Text shown:
=== Section Start ===
I just lost a lot of respect for some of you. Joel McHale is about as funny as Carlos Mencia mexican-ing up Dane Cook's material.
Oh, and I would destroy her Kar-gash-ian.
@MKF–for reals. Reached for comment on my imaginary phone, Reggie said, "she has a face?"
I kid, I kid. Reggie actually employs a guy who tells him which people do and don't have faces.
Also, I saw Joel McHale do stand-up last weekend. The Soup is great, but that kind of humor doesn't necessarily translate to a live act.
Any other questions nobody asked?
OK first, there’s chicks way more famous that look far more shittier without makeup (read: Longoria, Cameron Diaz, etc.). And second, her face is totally irrelevant because, with her body, you cannot see it when you’re fucking her.
And second, her face is totally irrelevant because, with her body, you cannot see it when you're fucking her.
Are you kidding me? The light through her tunnel provides a clear path to her face.
In the classic words of Jerry Seinfield I say… "She's a two-face"
Check this bitch out in the wrong lighting and you may find yourself with a permanent case of ED.
Joel McHale is about as funny as Carlos Mencia mexican-ing up Dane Cook's material.
Maybe, maybe not. What's great about The Soup is that you get a week's worth of pop culture and reality TV without having to watch any of the stupid bullshit. And that '91 Huskies team would have killed Miami. Co-champions, my ass.
I'm not saying Joel is a genius or anything, but comparing him to Mencia is fucked-up.
Mencia is pathetic.
And that '91 Huskies team would have killed Miami.
Not just the team. The whole fucking city. And then they would have continued down the coast and slaughtered every man, woman, and child in Key West.
I'd rather watch Doogie's aforementioned scrapings from an abortion clinic's trash can on stage than Carlos Mencia.
That being said, I've never watched 'The Soup.'
HHY, watch The Soup. They just rip on all the trashy reality shows and daytime talk shows.
To KK: Yes, even with all the STD's
To Joel McHale: Probably, if I was drunk enough
Carlos Mencia IS abortion clinic-trash scrapings, don't you get it. Mencia is the aborted Fetai of Dane Cook.
It's great, assuming you feel the need to be 'caught up' with the latest shit pop culture and reality tv dumped on the hamfisted masses.
All this talk of The Soup and various shitty comics is distracting us from the fact that every man in here would do a log splitter on KK and dump her accordingly.
Speak for yourself Cock. You stick your dick inside that thing and one of three things will happen.
=== Section End ===
Exercise description:
In the comment thread, one reply begins "Maybe, maybe not." Using one to three sentences, explain why that commenter calls The Soup great. Please rely on the comment thread alone.

Input data:
=== Section Start ===
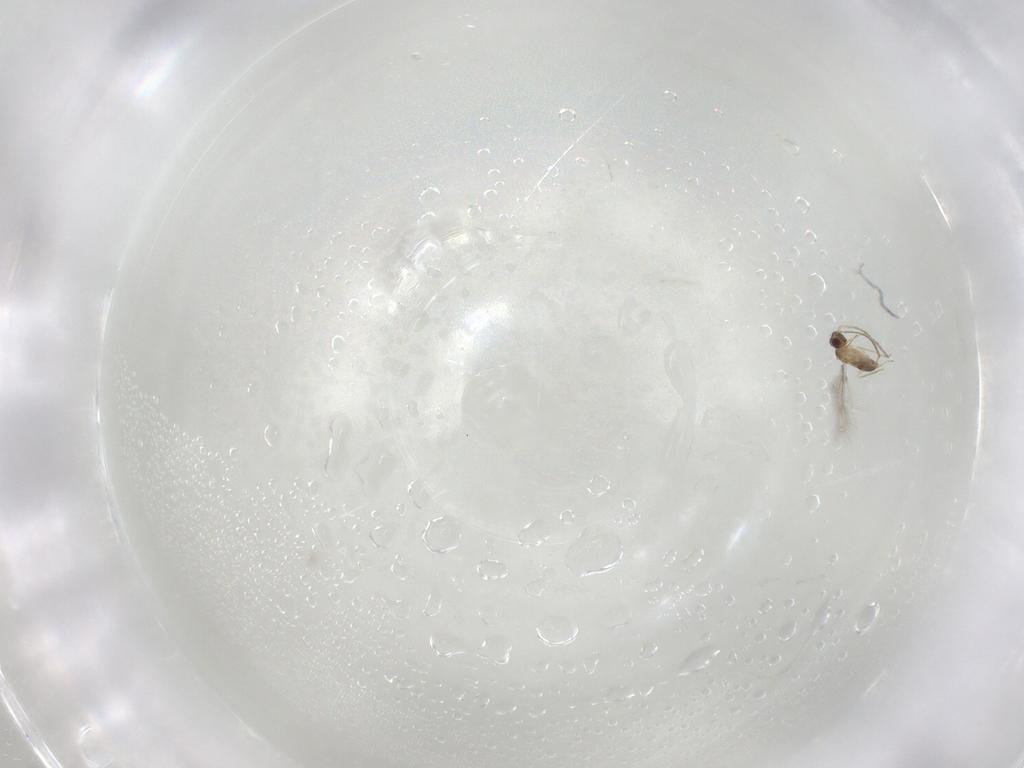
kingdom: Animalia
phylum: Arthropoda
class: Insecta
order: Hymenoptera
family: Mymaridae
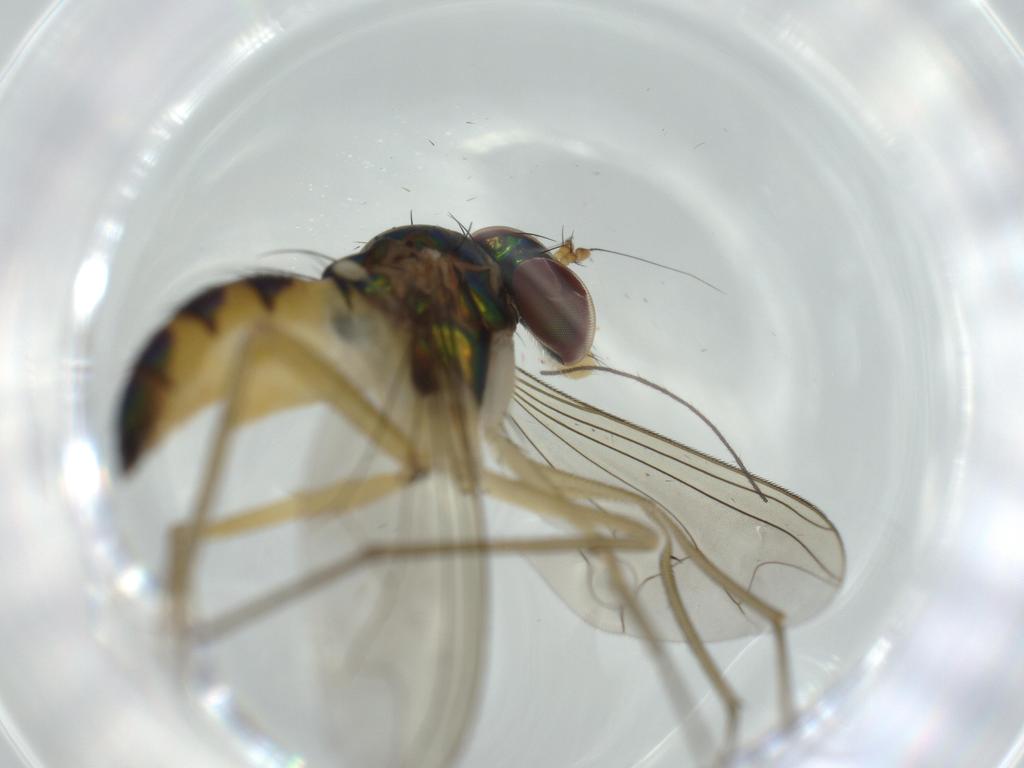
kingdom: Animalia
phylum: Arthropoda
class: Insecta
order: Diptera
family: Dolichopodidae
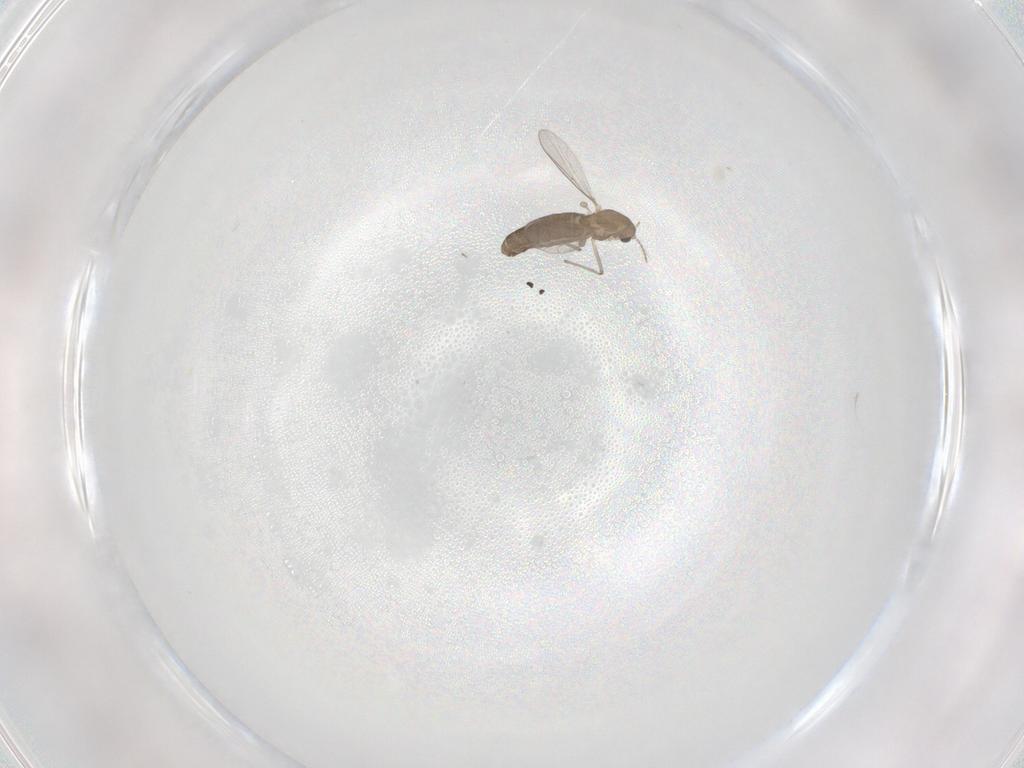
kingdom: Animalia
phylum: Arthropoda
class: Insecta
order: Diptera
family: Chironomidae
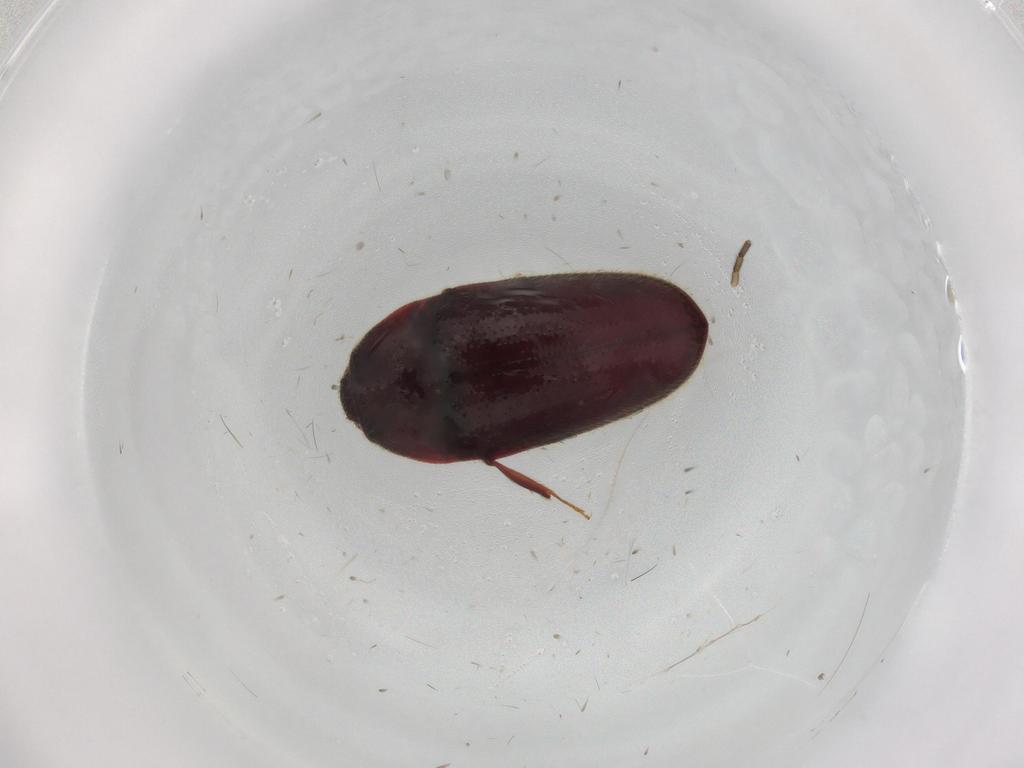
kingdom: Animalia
=== Section End ===
Response for this exercise:
The commenter says The Soup is great because it gives viewers a week's worth of pop culture and reality TV without their having to watch any of the stupid shows themselves.